What the task requires:
Please work out the number of lines in the following material that include "knee", and reply with only that number.

Input for this task:
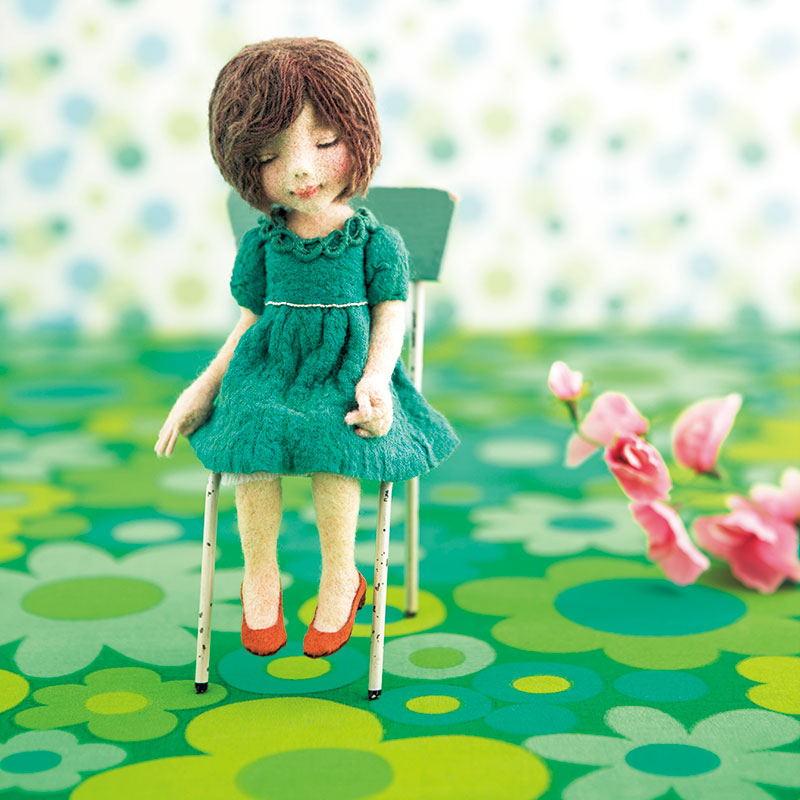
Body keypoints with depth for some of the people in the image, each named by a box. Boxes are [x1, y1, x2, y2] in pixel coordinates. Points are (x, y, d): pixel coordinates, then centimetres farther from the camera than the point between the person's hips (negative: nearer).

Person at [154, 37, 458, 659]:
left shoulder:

==

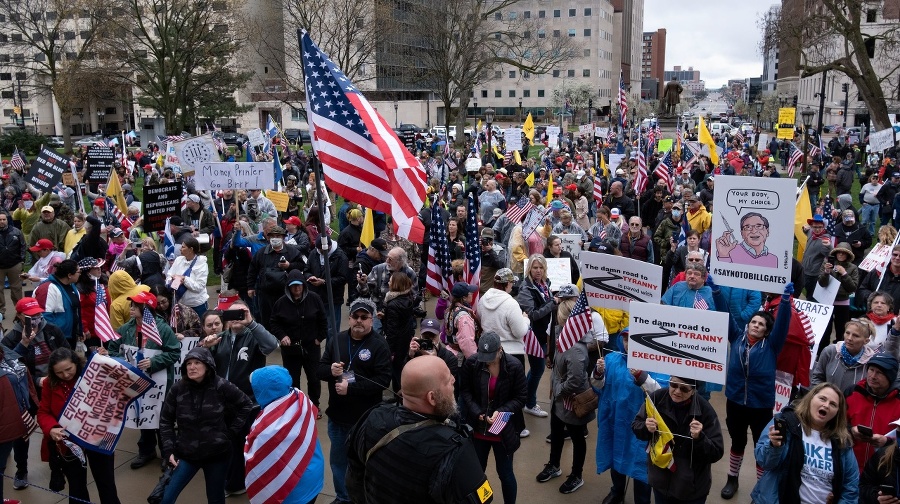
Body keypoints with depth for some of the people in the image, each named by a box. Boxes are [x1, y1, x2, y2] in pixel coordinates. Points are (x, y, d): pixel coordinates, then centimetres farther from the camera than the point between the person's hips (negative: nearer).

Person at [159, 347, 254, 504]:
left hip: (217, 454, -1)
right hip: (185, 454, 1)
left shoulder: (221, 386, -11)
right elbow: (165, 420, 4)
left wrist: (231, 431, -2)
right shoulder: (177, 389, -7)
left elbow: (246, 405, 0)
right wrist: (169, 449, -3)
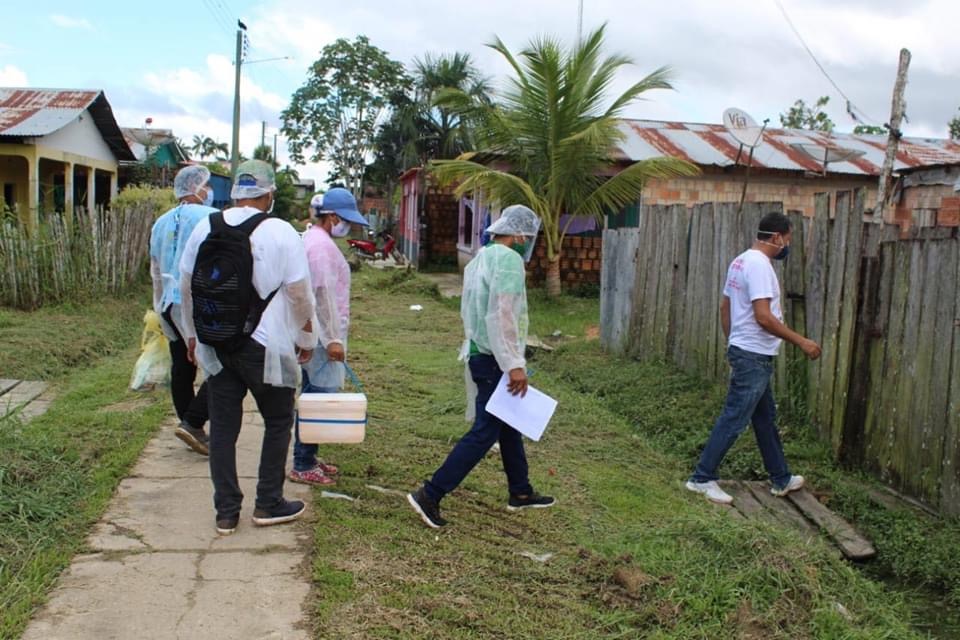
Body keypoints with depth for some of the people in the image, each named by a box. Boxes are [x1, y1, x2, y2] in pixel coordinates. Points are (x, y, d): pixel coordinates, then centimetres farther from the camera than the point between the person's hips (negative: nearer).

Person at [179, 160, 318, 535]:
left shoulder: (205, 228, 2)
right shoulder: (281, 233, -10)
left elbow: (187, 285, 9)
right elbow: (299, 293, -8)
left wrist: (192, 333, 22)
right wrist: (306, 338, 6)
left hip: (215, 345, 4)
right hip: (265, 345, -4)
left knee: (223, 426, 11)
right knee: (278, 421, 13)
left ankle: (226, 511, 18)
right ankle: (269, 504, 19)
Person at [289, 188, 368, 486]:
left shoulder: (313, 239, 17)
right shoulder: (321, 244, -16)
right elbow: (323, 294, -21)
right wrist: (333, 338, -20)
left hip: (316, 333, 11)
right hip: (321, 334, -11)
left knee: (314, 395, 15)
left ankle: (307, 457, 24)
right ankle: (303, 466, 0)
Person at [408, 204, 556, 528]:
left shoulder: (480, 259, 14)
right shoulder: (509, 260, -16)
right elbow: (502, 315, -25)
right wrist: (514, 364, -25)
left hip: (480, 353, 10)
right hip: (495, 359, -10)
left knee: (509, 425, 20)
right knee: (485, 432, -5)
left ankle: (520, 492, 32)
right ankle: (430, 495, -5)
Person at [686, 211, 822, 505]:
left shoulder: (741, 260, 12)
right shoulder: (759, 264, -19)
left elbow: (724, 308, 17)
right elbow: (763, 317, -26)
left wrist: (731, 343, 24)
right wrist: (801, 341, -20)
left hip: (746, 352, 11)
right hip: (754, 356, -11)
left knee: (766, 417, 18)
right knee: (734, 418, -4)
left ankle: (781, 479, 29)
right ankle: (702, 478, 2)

---

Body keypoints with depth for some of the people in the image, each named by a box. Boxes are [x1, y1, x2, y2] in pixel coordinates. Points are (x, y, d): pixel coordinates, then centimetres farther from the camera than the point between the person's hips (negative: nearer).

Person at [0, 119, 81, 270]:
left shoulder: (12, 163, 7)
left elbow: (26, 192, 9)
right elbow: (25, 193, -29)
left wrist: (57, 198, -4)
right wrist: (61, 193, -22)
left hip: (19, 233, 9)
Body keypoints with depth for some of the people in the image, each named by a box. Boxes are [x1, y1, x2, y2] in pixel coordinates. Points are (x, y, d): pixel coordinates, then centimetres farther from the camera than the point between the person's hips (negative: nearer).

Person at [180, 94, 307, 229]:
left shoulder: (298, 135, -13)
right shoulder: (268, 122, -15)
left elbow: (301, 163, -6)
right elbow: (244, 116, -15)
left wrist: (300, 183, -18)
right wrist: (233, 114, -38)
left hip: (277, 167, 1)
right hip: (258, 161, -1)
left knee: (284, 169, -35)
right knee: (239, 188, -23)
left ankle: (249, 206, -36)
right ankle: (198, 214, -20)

Response to this exercise:
9